World's Four Major Black Teas — Darjeeling Black Tea

Darjeeling Black Tea is produced in the Darjeeling plateau area at the foothills of the Himalayas in northern West Bengal, India. The local average annual temperature is around 15°C, with ample daytime sunshine but significant day-night temperature differences. The valleys are perpetually shrouded in mist and clouds, a major factor in nurturing this tea's unique aroma. The second flush tea from May to June is of the highest quality, hailed as the "Champagne of Teas." Darjeeling Black Tea commands a high price. First flush tea from March to April is mostly greenish, while the second flush is golden. Its liquor is orange-yellow, with an elegant and noble fragrance; top grades particularly carry a grape-like muscatel aroma, with a delicate and smooth mouthfeel.
Darjeeling Black Tea is best enjoyed plain, but because the leaves are larger, they require slightly longer steeping (about 5 minutes) to allow the leaves to fully unfurl and release their flavor. It is most suitable for afternoon tea or after consuming a rich, flavorful meal.
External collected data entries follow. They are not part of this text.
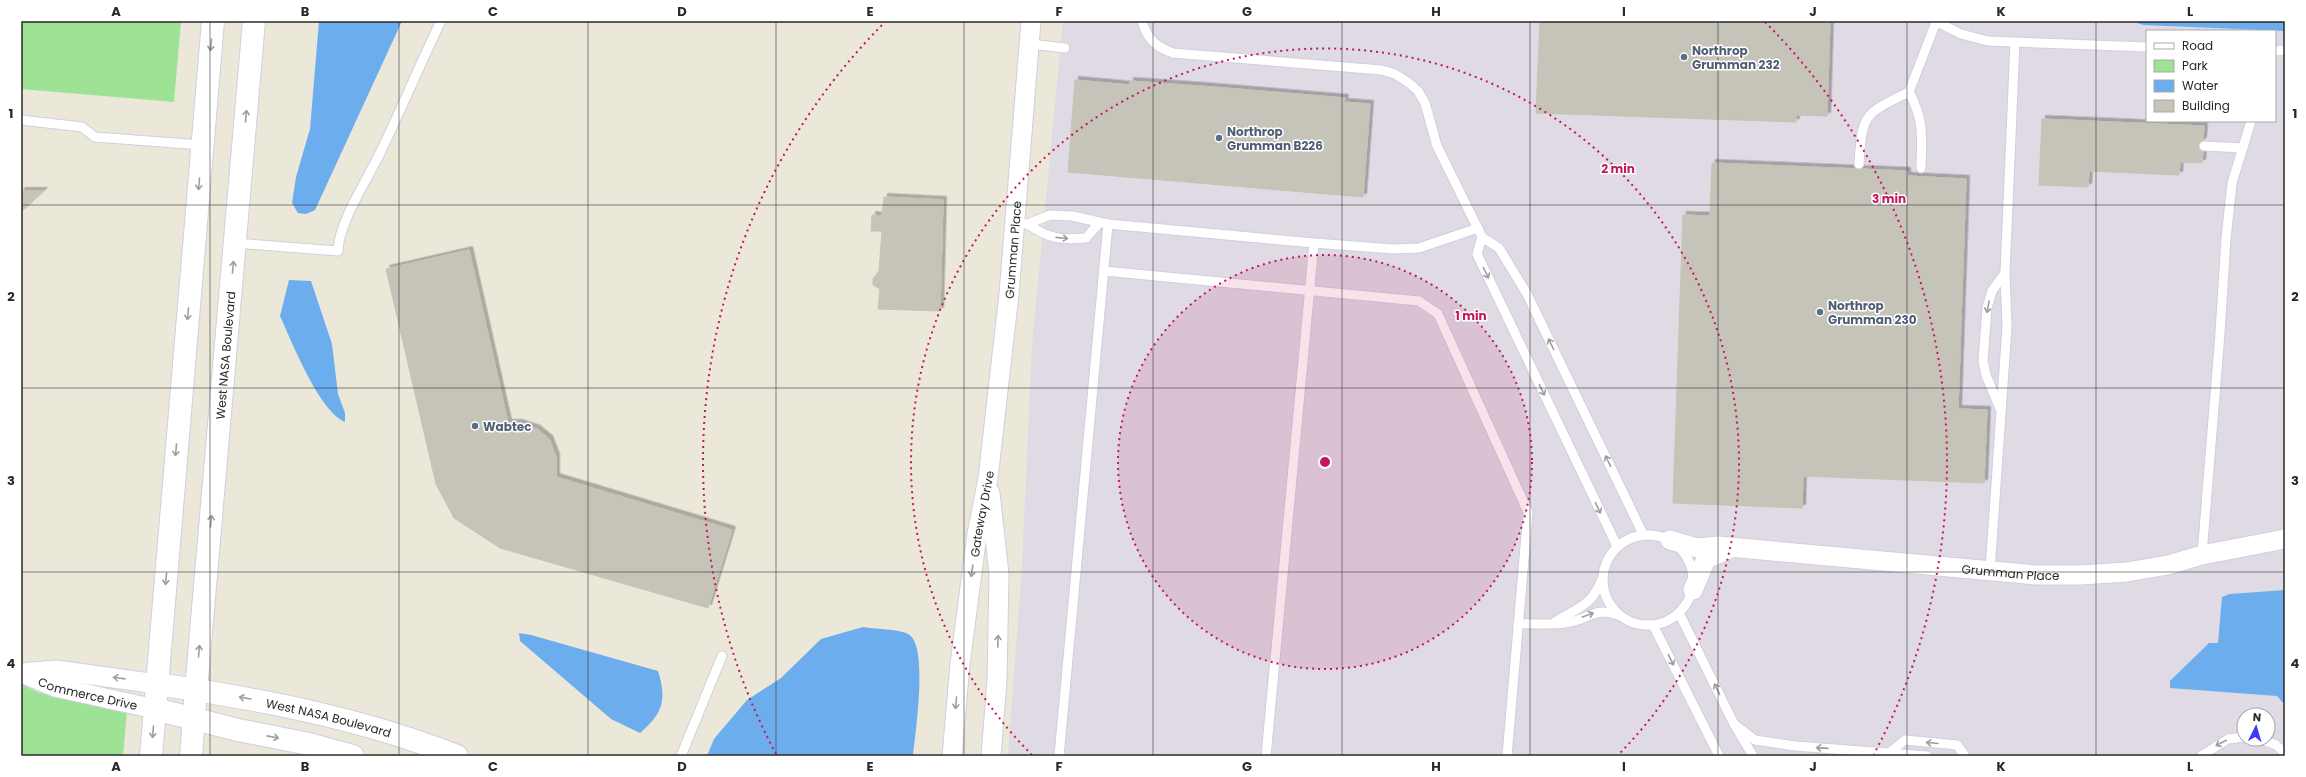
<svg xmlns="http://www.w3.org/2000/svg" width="2306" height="777" font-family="Poppins,sans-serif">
  <defs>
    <filter id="shadow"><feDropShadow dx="3.5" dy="-3.5" stdDeviation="0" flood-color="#0004"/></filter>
  </defs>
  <rect width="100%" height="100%" fill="#ebe7d9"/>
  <path fill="#dfdae3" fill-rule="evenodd" d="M1063 21H2285V756H1008L1022 567 1032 345ZM2147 31H2275V121H2147ZM2244 715H2268V739H2244Z"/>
  <g fill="#9ee295">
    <polygon points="21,21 181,21 174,102 21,89"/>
    <polygon points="21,684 40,693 127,710 123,756 21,756"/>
  </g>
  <g fill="#6cadee">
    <polygon points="319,21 402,21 315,210 306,214 298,213 292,203 296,177 310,129"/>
    <polygon points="2130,21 2285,21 2285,31 2144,25"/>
    <path d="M289 280 311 281 332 344 338 394 345 413V422C319 411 292 342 280 316Z"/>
    <polygon points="2285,590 2285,705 2277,696 2170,688 2170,681 2209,643 2218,643 2222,597 2230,594"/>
    <path d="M863 627C874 629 898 629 908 634 929 644 915 734 913 756H707L714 739 747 700 781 678 821 639Z"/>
    <path d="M519 633 531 635 658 671C667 700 663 713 640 733L611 719 520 641Z"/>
  </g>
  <g fill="#c6c4b9" stroke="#c6c3b3" filter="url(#shadow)">
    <polygon points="1540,21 1830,21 1827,116 1796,115 1796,122 1536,113"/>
    <polygon points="1075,80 1130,85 1130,81 1213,87 1345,98 1344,102 1370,104 1363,197 1068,172"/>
    <polygon points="2042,119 2204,126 2203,140 2198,146 2203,152 2202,163 2180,162 2179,175 2089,171 2088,187 2039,185"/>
    <polygon points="1712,163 1907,171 1907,176 1966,179 1958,409 1987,410 1984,483 1803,476 1802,508 1673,503 1683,215 1710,216"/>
    <polygon points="21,191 44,191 21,212"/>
    <polygon points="884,197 943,200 940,311 878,309 880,289 873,285 873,279 879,271 882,231 871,231 872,215 882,216"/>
    <polygon points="469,250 508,423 519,423 537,429 549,439 556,457 556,477 732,530 708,608 500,548 454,518 436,484 386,269"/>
  </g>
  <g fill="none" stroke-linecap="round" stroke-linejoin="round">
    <defs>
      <g id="service">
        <path d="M1142 21C1147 39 1156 47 1173 53L1382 70 1395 74 1409 83 1418 91 1425 103 1437 146 1482 237 1499 248 1527 294 1643 534"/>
        <polyline points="1935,21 1961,34 1988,41 2147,47"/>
        <polyline points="1030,44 1065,48"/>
        <polyline points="2275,51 2285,50"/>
        <path d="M1909 92C1924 119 1922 137 1921 168"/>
        <polyline points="21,120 82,127 95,137 202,145"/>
        <polyline points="2204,146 2243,148"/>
        <path d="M1859 164C1862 114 1864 114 1909 92L1936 22"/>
        <polyline points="1015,224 1027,224 1050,215 1072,216 1108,224 1314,243 1266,756"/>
        <path d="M1027 224C1050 239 1059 240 1086 238L1099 223"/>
        <polyline points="1482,237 1477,254 1617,546"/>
        <path d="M235 243 338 251C338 223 369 177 381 151 402 108 420 64 441 21"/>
        <polyline points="1314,243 1393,249 1419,248 1478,228"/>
        <polyline points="1104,271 1419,301 1438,314 1528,512 1507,756"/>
        <polyline points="2001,411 1986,375 1983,361 1987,308 1992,291 2005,273"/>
        <circle cx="1648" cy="580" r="45"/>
        <polyline points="2202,555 2220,333 2226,239 2232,183 2251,121"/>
        <polyline points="1990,570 2007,327 2005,273 2015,42"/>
        <polyline points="1679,613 1734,724 1753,756"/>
        <path d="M1555 622C1579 607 1591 607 1602 579"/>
        <path d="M1518 624C1535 623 1555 626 1571 622 1592 617 1595 607 1618 615"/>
        <polyline points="1653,625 1719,756"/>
        <polyline points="1734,724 1755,740 1795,746 1927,756"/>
        <polyline points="2261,739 2276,745 2285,753"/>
        <polyline points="1889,753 1905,740 1957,745 1965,756"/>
        <polyline points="681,756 722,656"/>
        <polyline points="1059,756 1108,224"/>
        <polyline points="2201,756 2228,739 2244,737"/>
      </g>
      <g id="minor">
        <polyline points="990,493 999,574 997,680 991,756"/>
        <path id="s1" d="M1670 540 1697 548 1718 546 2036 575H2081L2127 572 2168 565 2202 555 2285 539"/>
        <polyline points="1693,590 1706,559 1727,550"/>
        <polyline points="21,673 56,670 157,684"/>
        <path id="s2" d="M24 674 55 687 155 709"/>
        <path id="s3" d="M952 756 960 664 977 534 988 478 1009 294 1031 21"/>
      </g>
      <g id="tertiary">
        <polyline points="151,756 155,709"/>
        <polyline points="191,756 196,690"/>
      </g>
      <g id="secondary">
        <polyline points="213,21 155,709 238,730 309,744 353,756"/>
        <path id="s4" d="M157 684C259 699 361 718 457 756"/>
        <path id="s5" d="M196 690 254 21"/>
      </g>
    </defs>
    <use href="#service" stroke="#d0cfe1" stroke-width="11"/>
    <use href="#minor" stroke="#d0cfe1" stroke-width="21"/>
    <use href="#tertiary" stroke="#d0cfe1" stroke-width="24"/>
    <use href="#secondary" stroke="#d0cfe1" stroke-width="24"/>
    <use href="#service" stroke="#fff" stroke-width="9"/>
    <use href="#minor" stroke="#fff" stroke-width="19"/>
    <use href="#tertiary" stroke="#fff" stroke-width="22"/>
    <use href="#secondary" stroke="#fff" stroke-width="22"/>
  </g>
  <defs><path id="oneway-shaft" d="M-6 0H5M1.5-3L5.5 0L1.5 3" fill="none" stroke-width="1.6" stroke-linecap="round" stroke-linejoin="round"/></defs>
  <g stroke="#9e9e9e">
    <use href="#oneway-shaft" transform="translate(211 45) rotate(95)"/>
    <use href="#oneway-shaft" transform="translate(246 116) rotate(-85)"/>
    <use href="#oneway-shaft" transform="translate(199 184) rotate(95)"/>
    <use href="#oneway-shaft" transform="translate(1062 238) rotate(6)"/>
    <use href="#oneway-shaft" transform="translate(233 267) rotate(-85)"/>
    <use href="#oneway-shaft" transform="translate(1486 273) rotate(64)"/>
    <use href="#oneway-shaft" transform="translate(1988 307) rotate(101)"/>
    <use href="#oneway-shaft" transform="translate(188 314) rotate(95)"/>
    <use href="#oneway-shaft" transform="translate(1551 344) rotate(-116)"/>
    <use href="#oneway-shaft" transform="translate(1542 390) rotate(64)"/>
    <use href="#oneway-shaft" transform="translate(176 450) rotate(95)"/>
    <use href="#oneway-shaft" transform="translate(1608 461) rotate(-116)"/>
    <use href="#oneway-shaft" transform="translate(1598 508) rotate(64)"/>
    <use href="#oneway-shaft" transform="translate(211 521) rotate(-85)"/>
    <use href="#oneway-shaft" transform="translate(972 571) rotate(98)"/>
    <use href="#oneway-shaft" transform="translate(166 579) rotate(95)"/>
    <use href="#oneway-shaft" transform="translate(1588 615) rotate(-20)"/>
    <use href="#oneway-shaft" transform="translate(998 641) rotate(-88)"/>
    <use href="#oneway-shaft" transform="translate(199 651) rotate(-85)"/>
    <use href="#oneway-shaft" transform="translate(1671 660) rotate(63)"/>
    <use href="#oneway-shaft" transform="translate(119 678) rotate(-172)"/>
    <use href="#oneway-shaft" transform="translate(1717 689) rotate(-116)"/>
    <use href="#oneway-shaft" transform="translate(245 698) rotate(-170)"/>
    <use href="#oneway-shaft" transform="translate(956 703) rotate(95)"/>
    <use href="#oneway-shaft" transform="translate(153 732) rotate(95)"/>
    <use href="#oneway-shaft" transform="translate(273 737) rotate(11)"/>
    <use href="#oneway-shaft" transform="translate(1932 743) rotate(-175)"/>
    <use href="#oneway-shaft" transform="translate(2221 743) rotate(153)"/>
    <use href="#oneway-shaft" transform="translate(1822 748) rotate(-176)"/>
  </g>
  <path fill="none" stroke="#282828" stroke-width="1" stroke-opacity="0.55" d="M210 21V756M399 21V756M588 21V756M776 21V756M964 21V756M1153 21V756M1342 21V756M1530 21V756M1718 21V756M1907 21V756M2096 21V756M21 205H2285M21 388H2285M21 572H2285"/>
  <circle cx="1325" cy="462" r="207" fill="#c2185b" fill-opacity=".12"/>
  <g fill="none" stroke="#c2185b" stroke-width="2" stroke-dasharray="2 4">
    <circle cx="1325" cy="462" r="207"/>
    <path d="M1032 755A414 414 0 1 1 1618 755"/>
    <path d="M776 754A622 622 0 0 1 885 22M1765 22A622 622 0 0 1 1874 754"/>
  </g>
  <g fill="#5c6f8a" stroke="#fff" stroke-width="1.5">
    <circle cx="1684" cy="57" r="4"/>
    <circle cx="1219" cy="138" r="4"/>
    <circle cx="1820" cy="312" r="4"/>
    <circle cx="475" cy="426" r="4"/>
  </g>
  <g text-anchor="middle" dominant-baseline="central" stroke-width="3" stroke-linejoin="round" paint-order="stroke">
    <g font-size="12" font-weight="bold" fill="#4e5e75" stroke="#fff" text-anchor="start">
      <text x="1692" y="50">Northrop<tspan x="1692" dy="14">Grumman 232</tspan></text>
      <text x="1227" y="131">Northrop<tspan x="1227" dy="14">Grumman B226</tspan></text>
      <text x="1828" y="305">Northrop<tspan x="1828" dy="14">Grumman 230</tspan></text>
      <text x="483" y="426">Wabtec</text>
    </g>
    <g font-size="12" fill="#282828" stroke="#fff">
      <text stroke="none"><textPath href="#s3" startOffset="510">Grumman Place</textPath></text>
      <text stroke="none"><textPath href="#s5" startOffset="336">West NASA Boulevard</textPath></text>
      <text stroke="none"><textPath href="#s3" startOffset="244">Gateway Drive</textPath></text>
      <text stroke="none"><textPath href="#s1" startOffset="343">Grumman Place</textPath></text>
      <text stroke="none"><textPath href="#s2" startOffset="67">Commerce Drive</textPath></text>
      <text stroke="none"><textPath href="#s4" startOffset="175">West NASA Boulevard</textPath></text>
    </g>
  </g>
  <circle cx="1325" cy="462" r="6" fill="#c2185b" stroke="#fff" stroke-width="2"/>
  <g font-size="12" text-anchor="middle" font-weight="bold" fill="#c2185b" stroke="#fff" stroke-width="3" stroke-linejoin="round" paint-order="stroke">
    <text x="1618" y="173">2 min</text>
    <text x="1889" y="203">3 min</text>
    <text x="1471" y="320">1 min</text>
  </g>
  <rect width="2306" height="777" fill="none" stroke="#ffffff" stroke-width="44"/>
  <rect x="2146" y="30" width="130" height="92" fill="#ffffff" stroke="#a9a9a9"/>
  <rect x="2154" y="43" width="20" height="6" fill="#ffffff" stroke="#a9a9a9"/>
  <text x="2182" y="50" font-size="12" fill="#282828">Road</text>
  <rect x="2154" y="60" width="20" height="12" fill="#9ee295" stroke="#a9a9a9"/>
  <text x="2182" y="70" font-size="12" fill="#282828">Park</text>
  <rect x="2154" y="80" width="20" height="12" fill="#6cadee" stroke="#a9a9a9"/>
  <text x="2182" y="90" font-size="12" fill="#282828">Water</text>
  <rect x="2154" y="100" width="20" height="12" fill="#c6c4b9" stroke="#a9a9a9"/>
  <text x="2182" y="110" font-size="12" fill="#282828">Building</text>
  <g transform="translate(2256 727) rotate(5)"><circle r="19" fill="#ffffff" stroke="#a9a9a9"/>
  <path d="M0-3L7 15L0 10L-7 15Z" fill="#4038f9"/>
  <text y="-6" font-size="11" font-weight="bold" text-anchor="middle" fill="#282828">N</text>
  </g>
  <rect x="22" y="22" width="2262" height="733" fill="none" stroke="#282828" stroke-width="1.5"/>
  <g font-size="13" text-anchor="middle" font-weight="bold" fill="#282828">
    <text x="116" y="16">A</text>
    <text x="305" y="16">B</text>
    <text x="493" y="16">C</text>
    <text x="682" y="16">D</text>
    <text x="870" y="16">E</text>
    <text x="1059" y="16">F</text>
    <text x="1247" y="16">G</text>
    <text x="1436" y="16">H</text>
    <text x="1624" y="16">I</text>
    <text x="1813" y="16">J</text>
    <text x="2001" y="16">K</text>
    <text x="2190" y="16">L</text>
    <text x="11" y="118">1</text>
    <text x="2295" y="118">1</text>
    <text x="11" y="301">2</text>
    <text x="2295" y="301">2</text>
    <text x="11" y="485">3</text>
    <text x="2295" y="485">3</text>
    <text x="11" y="668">4</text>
    <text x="2295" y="668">4</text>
    <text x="116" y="771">A</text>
    <text x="305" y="771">B</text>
    <text x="493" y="771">C</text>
    <text x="682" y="771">D</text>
    <text x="870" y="771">E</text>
    <text x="1059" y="771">F</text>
    <text x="1247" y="771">G</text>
    <text x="1436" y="771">H</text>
    <text x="1624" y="771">I</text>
    <text x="1813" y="771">J</text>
    <text x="2001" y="771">K</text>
    <text x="2190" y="771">L</text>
  </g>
</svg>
World's Four Major Black Teas — Ceylon Highland Black Tea

Ceylon Highland Black Tea, with Uva tea being the most famous, is produced on the eastern side of the mountainous region, which is perpetually cloud-covered. Since the northeast monsoon brings rainfall during winter (November to February), it is unfavorable for tea garden production, making the tea harvested from July to September the highest quality. Dimbula tea and Nuwara Eliya tea, produced on the western side of the mountainous region, are affected by the southwest monsoon rains during summer (May to August), making the harvest from January to March the best.
Ceylon highland tea is usually processed into broken leaf tea, presenting a reddish-brown color. Among them, Uva tea has a bright orange-red liquor, with top-grade teas displaying a golden ring on the surface, akin to a coronation. Its character is stimulating, revealing aromas like mint and lily of the valley. The taste is mellow and full-bodied, somewhat astringent but with a sweet aftertaste. Dimbula tea has a bright red liquor, a refreshing and smooth taste with floral notes, and less astringency. Nuwara Eliya tea is lighter in color, aroma, and taste compared to the former two. Its liquor is orange-yellow, with a clean, fragrant aroma, and a taste somewhat closer to green tea.